Optimizers (nabla.nn.optim)#

Optimizer#

class Optimizer(params: 'Any') -> 'None':

Base class for stateful optimizers backed by pure functional steps.

Methods#

step#

def step(self, grads: 'Any') -> 'Any':

SGD#

class SGD(params: 'Any', *, lr: 'float', momentum: 'float' = 0.0, weight_decay: 'float' = 0.0) -> 'None':

Stateful SGD optimizer with optional momentum and weight decay.

Usage::

optimizer = SGD(params, lr=0.01, momentum=0.9)
new_params = optimizer.step(grads)

Methods#

step#

def step(self, grads: 'Any') -> 'Any':

AdamW#

class AdamW(params: 'Any', *, lr: 'float', betas: 'tuple[float, float]' = (0.9, 0.999), eps: 'float' = 1e-08, weight_decay: 'float' = 0.0) -> 'None':

Base class for stateful optimizers backed by pure functional steps.

Methods#

step#

def step(self, grads: 'Any') -> 'Any':

sgd_step#

def sgd_step(param: 'Tensor', grad: 'Tensor', momentum_buffer: 'Tensor | None' = None, *, lr: 'float', weight_decay: 'float' = 0.0, momentum: 'float' = 0.0) -> 'tuple[Tensor, Tensor | None]':

Single-tensor SGD update.

Returns (new_param, new_momentum_buffer).


adamw_step#

def adamw_step(param: 'Tensor', grad: 'Tensor', m: 'Tensor', v: 'Tensor', step: 'int', *, lr: 'float', beta1: 'float' = 0.9, beta2: 'float' = 0.999, eps: 'float' = 1e-08, weight_decay: 'float' = 0.0) -> 'tuple[Tensor, Tensor, Tensor]':

Single-tensor AdamW update.


sgd_update#

def sgd_update(params: 'Any', grads: 'Any', state: 'dict[str, Any] | None' = None, *, lr: 'float', momentum: 'float' = 0.0, weight_decay: 'float' = 0.0) -> 'tuple[Any, dict[str, Any]]':

Functional SGD update on pytrees (mirrors adamw_update).

Parameters

  • params : pytree – Current model parameters.

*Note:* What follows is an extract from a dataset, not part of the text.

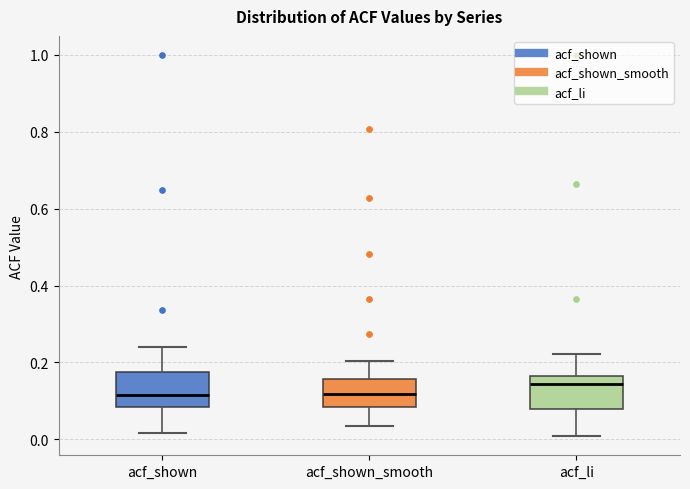

Where is the upper edge of the box for acf_li on the y-axis? The values are not printed on the chart, so give them approximately, as read against the axis.

0.16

  • grads : pytree – Gradients matching the params structure.

  • state : dict, optional – Optimizer state containing "momentum_buffers" and "step". If None a fresh state is created.

  • lr, momentum, weight_decay : float – Standard SGD hyper-parameters.

Returns

tuple – Updated parameters and optimizer state, with tensors realized according to the global Optimizer execution policy.


adamw_init#

def adamw_init(params: 'Any') -> 'dict[str, Any]':

Functional AdamW state init for pytree params.


adamw_update#

def adamw_update(params: 'Any', grads: 'Any', state: 'dict[str, Any]', *, lr: 'float', weight_decay: 'float' = 0.0, beta1: 'float' = 0.9, beta2: 'float' = 0.999, eps: 'float' = 1e-08, bias_correction: 'bool' = True, realize: 'bool | None' = None) -> 'tuple[Any, dict[str, Any]]':

Functional AdamW update on pytrees.

Kept for compatibility and reused by finetuning workloads.